Sermaye iktidarının zindanlara yönelik kanlı operasyonları gün geçmiyor ki yaşanmasın. Buca, Ümraniye, Diyarbakır, Ulucanlar ve Burdur vahşeti bunun son örnekleri arasında. Şu andaki saldırının boyutu ise F tipi cezaevleri olarak karşımıza çıkmaktadır. Devrimci ve komünist tutsaklar Hücrelere girmeyeceğiz, direneceğiz, öleceğiz! şiarıyla ÖOna çevirdikeri SAG direnişine başladılar.
Katillerin ve çetelerin kader mahkumu denilenerek affedildiği, düşünen insanların dört duvar arasında ömür törpülemeye itildiği bu sömürü düzeninde devrimcileri tutsak etmek yetmiyor. Daha bir de teslim almak ve kişiliksizleştirmek için F tipi cezaevi dayatılıyor. İnsanın insanca yaşamasının yasak edildiği ve sosyal yaşamdan tamamen tecrit edildiği, aslında birer ölüm çarkı olan hücreler; toplumsal ve sınıfsal muhalefete karşı bir yaptırım olarak karşımıza çıkıyor.

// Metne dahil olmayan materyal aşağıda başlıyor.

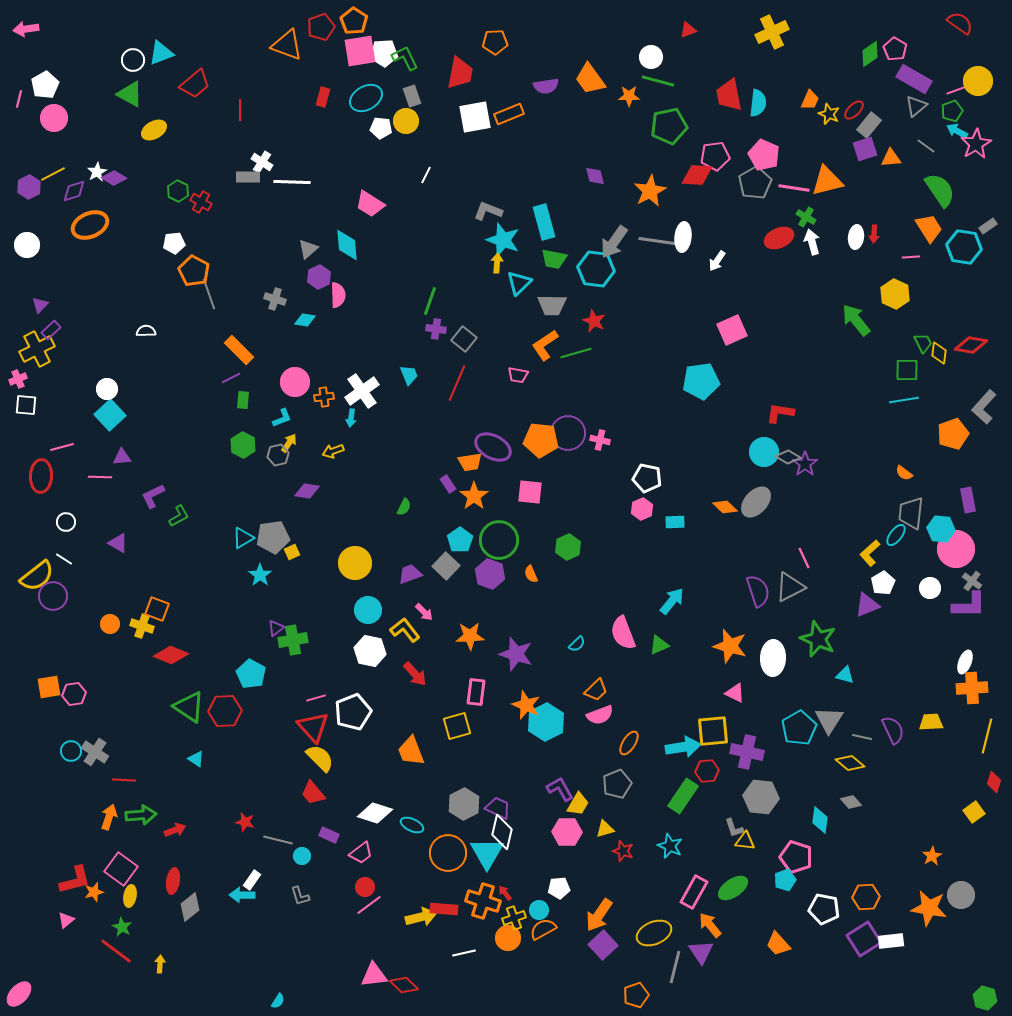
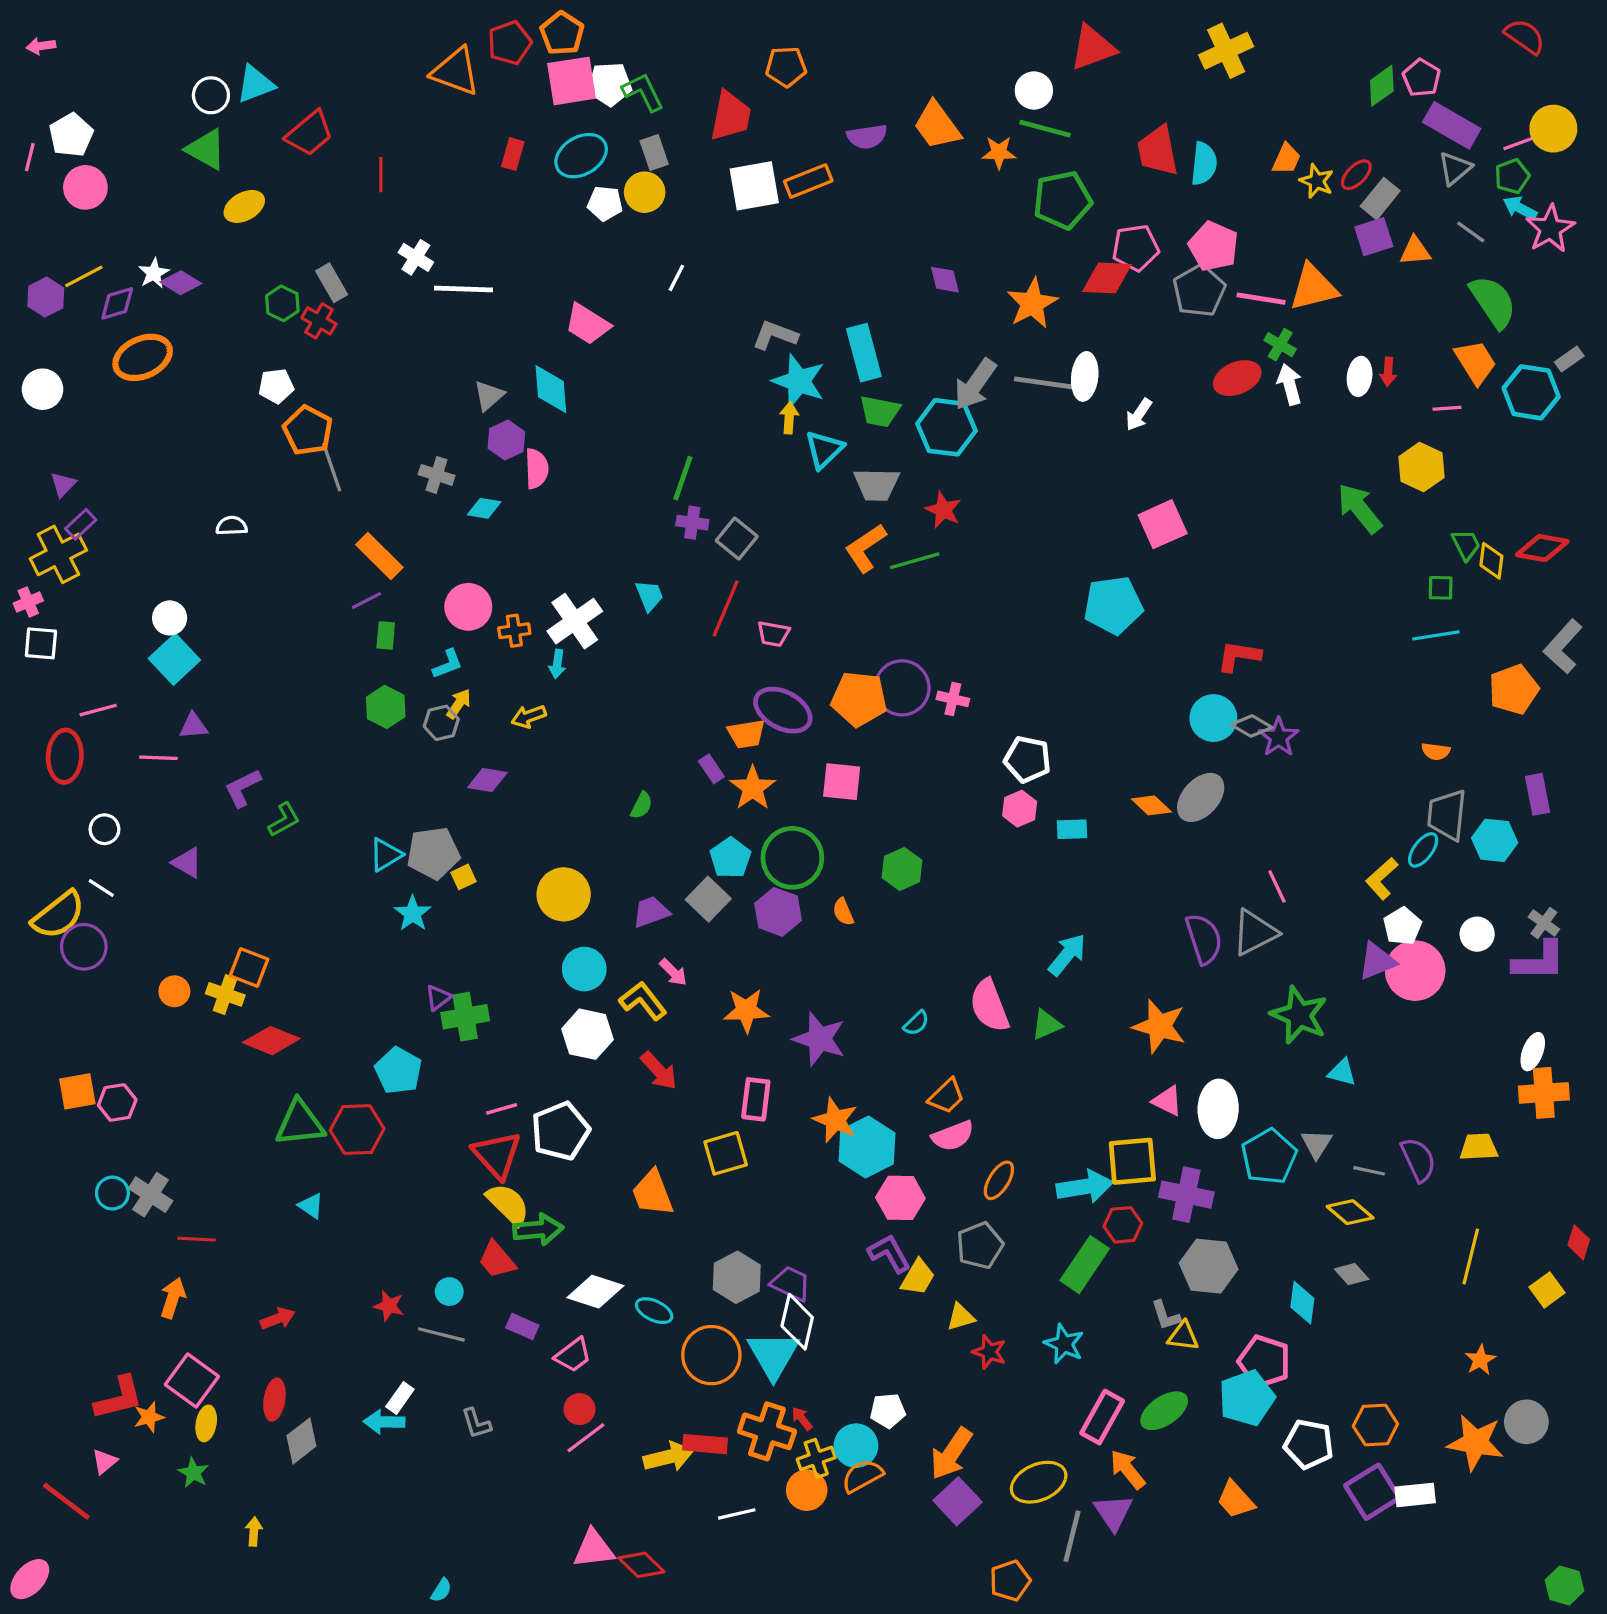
pink arrow: (26, 29) -> (41, 46), size x0.7
red triangle: (688, 30) -> (1093, 48), size x1.8
gray rectangle: (248, 177) -> (332, 283), moved, turned 60
green square: (907, 370) -> (1441, 588), size x0.7
pink trapezoid: (518, 375) -> (773, 634), moved
orange semicircle: (904, 473) -> (1436, 751), turned -30
pink circle: (956, 549) -> (1415, 971), moved
white ellipse: (773, 658) -> (1218, 1109), moved
green triangle: (189, 707) -> (300, 1123), turned -40
gray triangle: (829, 720) -> (1317, 1144), size x0.7
yellow line: (987, 736) -> (1471, 1257), moved
green arrow: (141, 815) -> (538, 1230), moved
pink hexagon: (567, 832) -> (900, 1198), moved
cyan circle: (302, 856) -> (449, 1292), moved
cyan pentagon: (785, 880) -> (1247, 1398), size x1.6
cyan circle: (539, 910) -> (856, 1446), size x1.4
red line: (116, 951) -> (66, 1501), moved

Bugün toplumsal muhalefetin bileşenlerini oluşturan; toplusözleşmeli ve grevli sendika haklarını isteyen kamu çalışanları, adil ve eşit ücret isteyen işçiler, parasız eğitim ve sağlık hizmeti isteyen öğrenciler, özelleştirmelere, İMF paketlerine, yoksulluğa ve sömürüye karşı çıkan emekçiler, aydınlar, yazarlar, çevreciler, düşünenler ve düşündüklerini ifade edenler de hücre saldırısıyla karşı karşıyadır.

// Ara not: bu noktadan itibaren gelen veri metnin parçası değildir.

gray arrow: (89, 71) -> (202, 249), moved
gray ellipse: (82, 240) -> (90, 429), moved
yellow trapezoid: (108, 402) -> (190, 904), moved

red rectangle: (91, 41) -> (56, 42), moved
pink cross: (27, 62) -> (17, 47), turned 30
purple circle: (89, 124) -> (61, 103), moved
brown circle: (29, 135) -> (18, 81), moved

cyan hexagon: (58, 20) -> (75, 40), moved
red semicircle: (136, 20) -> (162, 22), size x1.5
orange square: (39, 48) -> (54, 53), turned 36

Fabrikasının özelleştirilmesine karşı çıkan işçiler, parasız eğitim isteyen öğrenciler, yüzdelik zamlara karşı çıkan ve tasarruflarını isteyen kamu emekçileri, siyanürlü altın çıkarılmasına karşı çıkan köylüler, nükleer enerjiye karşı çıkan çevreciler, eserlerinde ulusal kurtuluş mücadelesini ve halkların kardeşliğini vb. konu alan aydınlar vs. cezaevleriyle korkutularak bastırılmaya çalışılıyor. Bu şekilde toplumun beyninde karakollar ve hücreler kurulurken, yaşamımızın her alanı hücreleştiriliyor.
Faşist sermaye devletinin topyekûn saldırılarına karşı birleşik, militan bir direniş hattı örebildiğimiz koşullarda F tipi cezaevlerini ve yaşamamızın hücreleştirilmesini engelleyebiliriz.
Bu süreci başarıyla aşabilmek için, cezaevlerindeki tüm devrimci tutsakların ÖO direnişine katılması tarihi sorumluluk olarak önümüzde dururken; dışarda da zindanlarda yakılan direniş ateşini kendisine duyarlıyım, demokratım, devrimciyim diyen herkes kendi bulunduğu yerden ve gücü oranında harlamalıdır.